Tiempo después falleció mi abuela Valeriana y también la sepultaron en esa misma fosa, sobre el féretro de mi abuelo. Y mucho después, ya saben, hace cinco años, tres meses y cuatro días, murió mi padre a causa de un accidente vascular cuando regresaba de unas vacaciones en la playa. Lo incineraron en Madrid y yo me encargué de traer sus cenizas a Solosancho para depositarlas en la tumba de sus padres. Varias veces vine a llorarle y ahora he regresado para estar junto a él y escuchar a su lado la final de la Champions contra el Atleti. Mi padre era un madridista de corazón noble y yo le seguí en esa sagrada emoción. Él me llevó por primera vez al Bernabéu una noche de hace mil años cuando el mundo era en blanco y negro. Aquella explosión de luz y de color sigue cosida a la piel de mi memoria.

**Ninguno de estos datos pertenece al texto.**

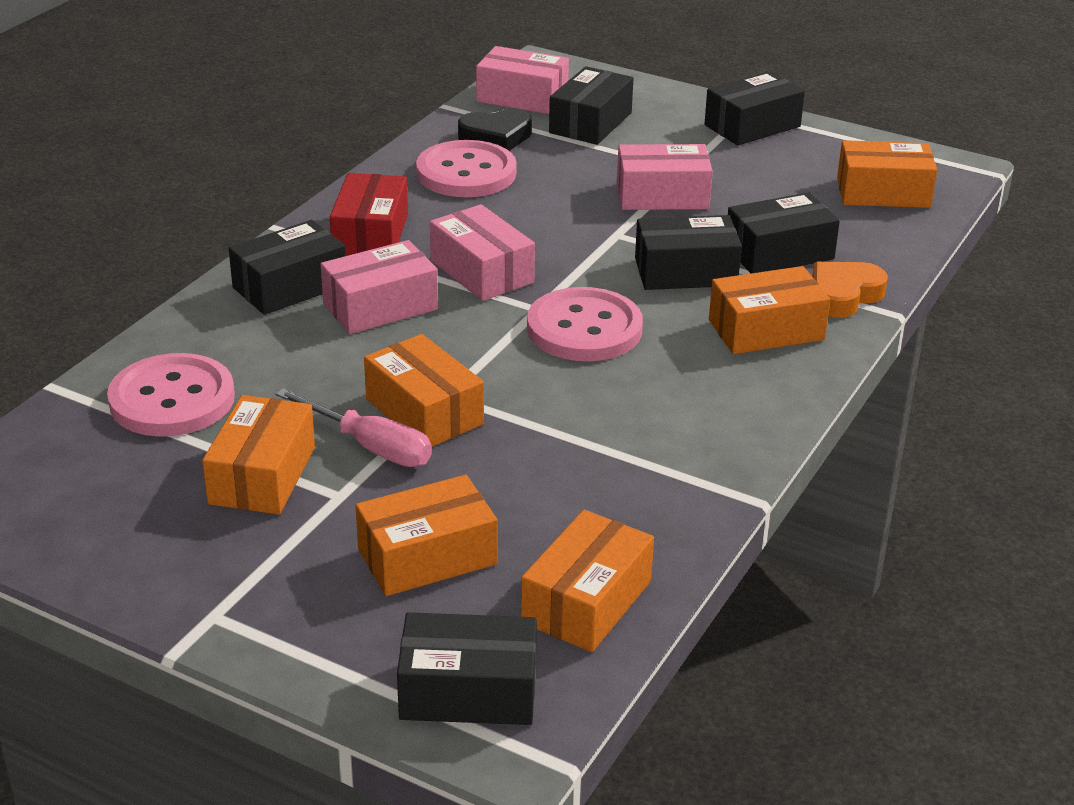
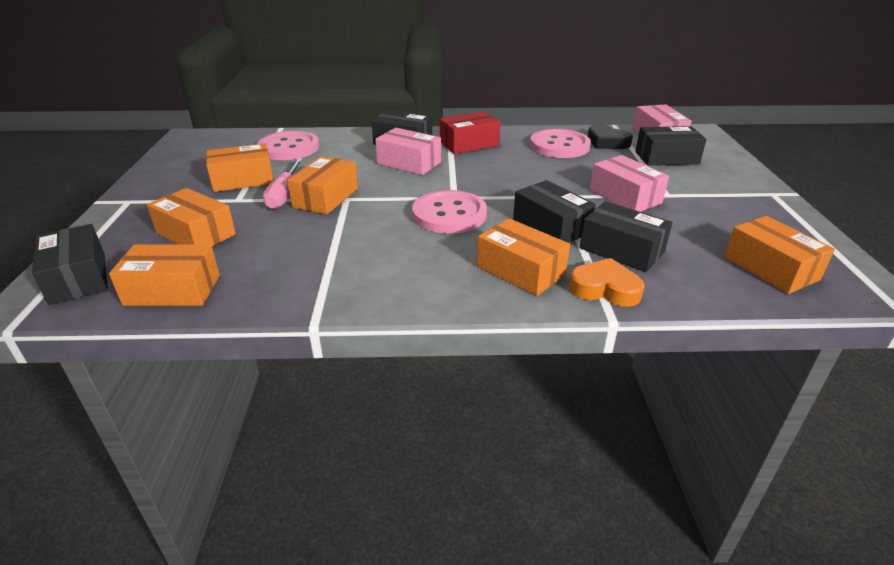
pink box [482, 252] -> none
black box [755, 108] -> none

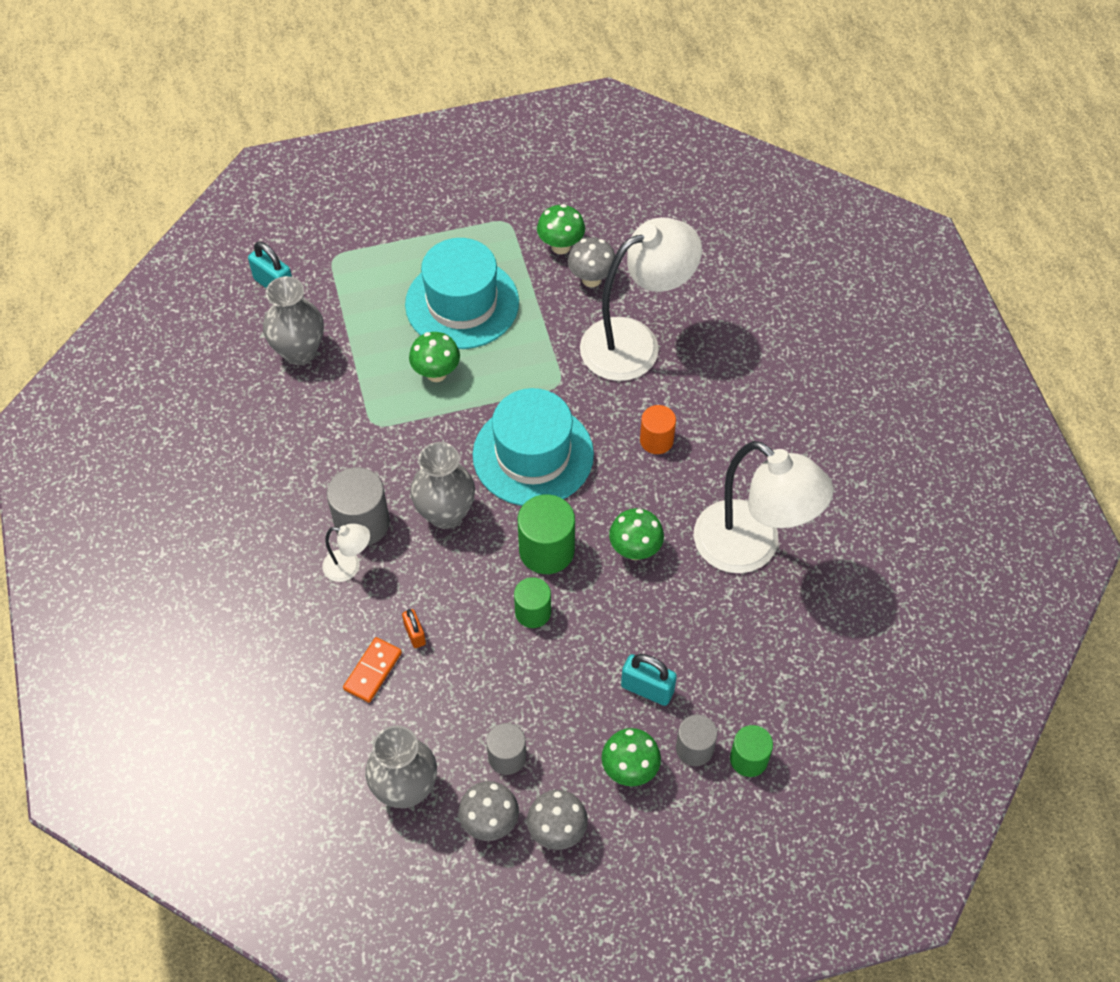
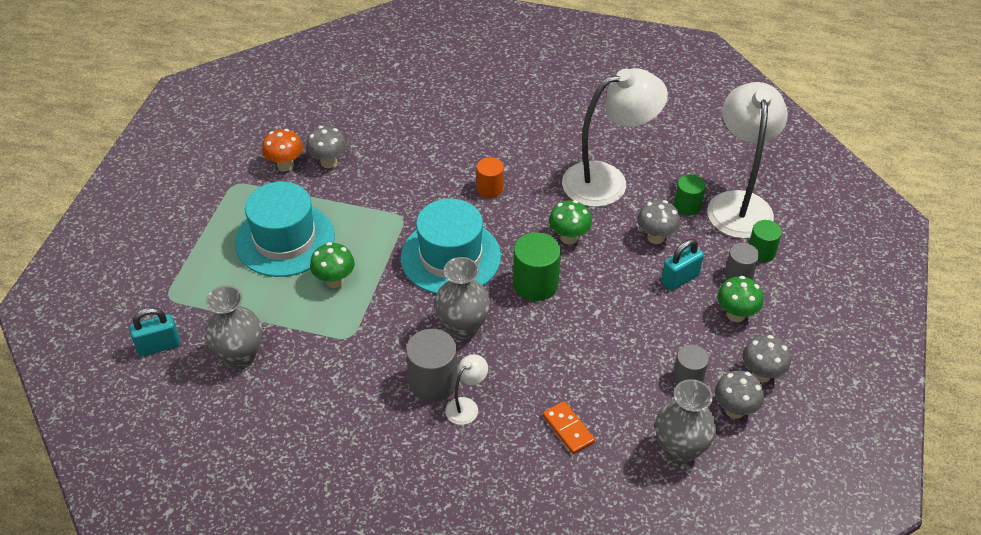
orange padlock [414, 628] -> none
none -> grey mushroom [659, 222]
green cylinder [532, 602] -> green cylinder [690, 195], move
white lamp [641, 299] -> white lamp [747, 160], move
green mushroom [561, 229] -> orange mushroom [282, 150]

Me acerqué a la tumba temblando y deposité sobre la lápida un pequeño transistor de pilas y pegué sobre la “O” de su apellido un escudo de goma del Real Madrid. Empezó el partido según caía la tarde y nos cruzaban las luces y las sombras del cementerio. El eco del partido restallaba sobre los muros del camposanto, el vigor del locutor, el clamor de las cien mil almas que reventaban San Siro. Un nudo en la garganta y el corazón golpeando el pecho, sabor de sangre en la boca. Cuando marcó Sergio Ramos sentí un calambre en mi mano, una presión de escalofrío, ladraron música los perros y un gallo cantó el gol hasta quedarse afónico. Luego vino el llanto amargo de Griezmann colgado como un pelele del larguero y el gol furioso de Carrasco que hizo carraspear a los cuervos que se balanceaban sobre las ramas de los cipreses. Durante la prórroga, el viento de la sierra se clavaba en la piel como cristales rotos. En el momento final de los penaltis empezó a llover. Y cuando marcó Cristiano el gol definitivo, el transistor cayó sobre la lápida, y yo también, desmayado.

Mucho tiempo después, exhausto y empapado en sudor y lluvia, salí del cementerio en busca de Macocho. Sabía que le encontraría allí, en su hamaca, junto al verraco vetón.

Muchas gracias, Macocho, ya me voy. Aquí tienes las llaves del cementerio.

Tu padre está muy contento, y tus abuelos también. Toma, me han dicho que te devuelva el transistor.